- DOCUMENT PASSAGE
((
Layer 1 — Smart intake
We begin with a shared inbox, IVR, or chat widget. LLMs handle classification, entity capture, and summarization; deterministic regex and validation keep the output predictable. Every intake packet includes:
- Requester, account, or asset IDs pulled from CRM and data warehouses.
- Priority labels tied to SLAs.
- Suggested next actions (draft replies, tasks, or tickets).
Layer 2 — Workflow router
Once intake is structured, we hand it to a router built in Zapier, Make, n8n, or a bespoke Node service. The router only cares about what outcome is needed and which system owns it. Common routes:
- Deal support → Salesforce tasks with auto-filled context.
- IT request → Linear or Jira with AI-written repro steps.
- Scheduling request → Calendly + SMS confirmations with human fallback.
Layer 3 — Human confirmation
We never remove humans; we just give them better leverage. Approval steps land in Slack, Teams, or email with one-click buttons. We track human overrides so the router learns when to escalate sooner.
Implementation rhythm
- Map the top 5 intake sources and destinations.
- Document the “happy path” and edge cases per workflow.
- Launch in sandbox with telemetry (success rate, human overrides, SLAs).
- Roll out to production users with training and weekly retros.
The end state feels invisible: customers still email or call, teams still work in their existing tools, and the AI quietly triages everything in between.
))
- WORK INSTRUCTION
Transcribe the passage of the automation layers text between "Layer 2 — Workflow" and "and weekly retros.", inclusive, character for character. Rely only on the text about the automation layers, with nothing drawn from outside it.

- RECORDS PROVIDED
((
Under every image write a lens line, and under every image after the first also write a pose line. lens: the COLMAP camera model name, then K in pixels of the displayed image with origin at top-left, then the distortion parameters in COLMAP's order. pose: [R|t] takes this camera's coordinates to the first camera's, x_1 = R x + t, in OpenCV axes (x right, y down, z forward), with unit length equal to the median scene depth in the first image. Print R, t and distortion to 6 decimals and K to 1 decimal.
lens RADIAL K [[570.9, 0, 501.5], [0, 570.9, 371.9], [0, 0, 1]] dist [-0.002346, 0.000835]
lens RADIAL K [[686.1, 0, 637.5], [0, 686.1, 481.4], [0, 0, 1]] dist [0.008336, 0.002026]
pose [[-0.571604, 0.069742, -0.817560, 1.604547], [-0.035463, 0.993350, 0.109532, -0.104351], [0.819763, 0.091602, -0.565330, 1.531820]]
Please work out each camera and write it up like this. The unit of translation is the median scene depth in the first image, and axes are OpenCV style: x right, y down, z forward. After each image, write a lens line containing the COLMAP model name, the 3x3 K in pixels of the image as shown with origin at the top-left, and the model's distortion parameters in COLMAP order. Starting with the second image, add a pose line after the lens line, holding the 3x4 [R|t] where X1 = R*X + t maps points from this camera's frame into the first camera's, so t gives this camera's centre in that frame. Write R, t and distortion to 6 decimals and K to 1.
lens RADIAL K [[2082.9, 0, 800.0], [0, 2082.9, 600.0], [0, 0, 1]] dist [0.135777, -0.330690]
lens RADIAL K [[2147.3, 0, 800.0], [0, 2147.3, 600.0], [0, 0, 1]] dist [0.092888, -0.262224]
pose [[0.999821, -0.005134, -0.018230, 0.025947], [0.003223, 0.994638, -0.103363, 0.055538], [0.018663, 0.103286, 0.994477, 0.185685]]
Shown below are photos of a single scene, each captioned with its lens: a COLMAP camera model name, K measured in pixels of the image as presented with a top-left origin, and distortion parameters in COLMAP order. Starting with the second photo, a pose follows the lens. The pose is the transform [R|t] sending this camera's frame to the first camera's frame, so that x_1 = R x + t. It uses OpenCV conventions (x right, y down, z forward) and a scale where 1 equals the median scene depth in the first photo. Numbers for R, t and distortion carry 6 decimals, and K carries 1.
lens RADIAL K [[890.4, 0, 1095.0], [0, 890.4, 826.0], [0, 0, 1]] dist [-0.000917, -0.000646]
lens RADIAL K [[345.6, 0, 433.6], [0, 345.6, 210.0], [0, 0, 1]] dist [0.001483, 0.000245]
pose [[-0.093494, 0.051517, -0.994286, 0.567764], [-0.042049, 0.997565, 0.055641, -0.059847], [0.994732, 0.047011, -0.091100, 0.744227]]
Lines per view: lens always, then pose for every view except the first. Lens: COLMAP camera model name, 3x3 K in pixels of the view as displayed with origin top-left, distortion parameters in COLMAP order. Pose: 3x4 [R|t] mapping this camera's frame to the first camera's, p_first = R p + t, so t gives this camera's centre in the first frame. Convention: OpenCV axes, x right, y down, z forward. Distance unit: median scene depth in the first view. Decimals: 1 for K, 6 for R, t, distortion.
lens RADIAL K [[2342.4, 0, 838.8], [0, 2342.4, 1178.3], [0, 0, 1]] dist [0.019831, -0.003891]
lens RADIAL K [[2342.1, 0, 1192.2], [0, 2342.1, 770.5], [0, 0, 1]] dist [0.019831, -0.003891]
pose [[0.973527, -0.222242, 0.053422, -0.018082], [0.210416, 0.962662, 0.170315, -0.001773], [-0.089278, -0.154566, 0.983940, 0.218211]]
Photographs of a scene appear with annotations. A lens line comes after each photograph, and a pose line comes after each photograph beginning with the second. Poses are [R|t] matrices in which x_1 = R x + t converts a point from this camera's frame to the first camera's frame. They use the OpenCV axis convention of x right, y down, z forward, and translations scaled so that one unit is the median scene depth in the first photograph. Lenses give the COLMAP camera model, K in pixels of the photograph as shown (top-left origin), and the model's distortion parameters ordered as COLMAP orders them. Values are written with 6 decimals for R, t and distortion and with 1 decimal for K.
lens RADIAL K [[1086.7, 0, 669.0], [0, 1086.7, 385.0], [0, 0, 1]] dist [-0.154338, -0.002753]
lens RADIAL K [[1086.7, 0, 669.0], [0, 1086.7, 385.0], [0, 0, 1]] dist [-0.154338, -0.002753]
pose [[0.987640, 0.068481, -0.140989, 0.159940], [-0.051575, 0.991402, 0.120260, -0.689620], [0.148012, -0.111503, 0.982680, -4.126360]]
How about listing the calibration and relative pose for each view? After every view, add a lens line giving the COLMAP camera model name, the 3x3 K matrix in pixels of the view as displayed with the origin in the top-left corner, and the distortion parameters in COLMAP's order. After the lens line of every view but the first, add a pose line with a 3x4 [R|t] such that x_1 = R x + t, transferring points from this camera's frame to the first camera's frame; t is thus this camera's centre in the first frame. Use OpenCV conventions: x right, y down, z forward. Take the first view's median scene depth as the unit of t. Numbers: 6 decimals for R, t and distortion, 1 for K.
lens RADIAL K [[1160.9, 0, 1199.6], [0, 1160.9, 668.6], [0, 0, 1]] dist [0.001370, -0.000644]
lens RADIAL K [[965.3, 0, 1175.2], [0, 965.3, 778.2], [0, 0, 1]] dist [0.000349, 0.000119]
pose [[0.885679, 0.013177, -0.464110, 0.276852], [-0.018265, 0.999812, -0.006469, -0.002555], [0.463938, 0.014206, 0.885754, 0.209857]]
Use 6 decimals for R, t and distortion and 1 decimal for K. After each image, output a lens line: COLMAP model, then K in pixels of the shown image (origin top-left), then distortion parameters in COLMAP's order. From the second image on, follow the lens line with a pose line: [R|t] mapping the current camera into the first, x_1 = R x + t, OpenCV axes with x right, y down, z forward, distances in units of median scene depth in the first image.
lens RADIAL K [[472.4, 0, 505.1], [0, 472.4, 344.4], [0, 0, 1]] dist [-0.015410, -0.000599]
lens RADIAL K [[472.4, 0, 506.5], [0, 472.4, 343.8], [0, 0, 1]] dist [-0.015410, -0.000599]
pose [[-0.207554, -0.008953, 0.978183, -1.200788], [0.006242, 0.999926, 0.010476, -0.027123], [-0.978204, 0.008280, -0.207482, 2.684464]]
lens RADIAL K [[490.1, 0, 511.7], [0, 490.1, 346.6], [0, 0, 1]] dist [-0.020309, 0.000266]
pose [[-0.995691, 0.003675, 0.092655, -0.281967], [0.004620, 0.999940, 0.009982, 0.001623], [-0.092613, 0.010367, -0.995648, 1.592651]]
))
- TASK RESPONSE
Layer 2 — Workflow router
Once intake is structured, we hand it to a router built in Zapier, Make, n8n, or a bespoke Node service. The router only cares about what outcome is needed and which system owns it. Common routes:
- Deal support → Salesforce tasks with auto-filled context.
- IT request → Linear or Jira with AI-written repro steps.
- Scheduling request → Calendly + SMS confirmations with human fallback.
Layer 3 — Human confirmation
We never remove humans; we just give them better leverage. Approval steps land in Slack, Teams, or email with one-click buttons. We track human overrides so the router learns when to escalate sooner.
Implementation rhythm
- Map the top 5 intake sources and destinations.
- Document the “happy path” and edge cases per workflow.
- Launch in sandbox with telemetry (success rate, human overrides, SLAs).
- Roll out to production users with training and weekly retros.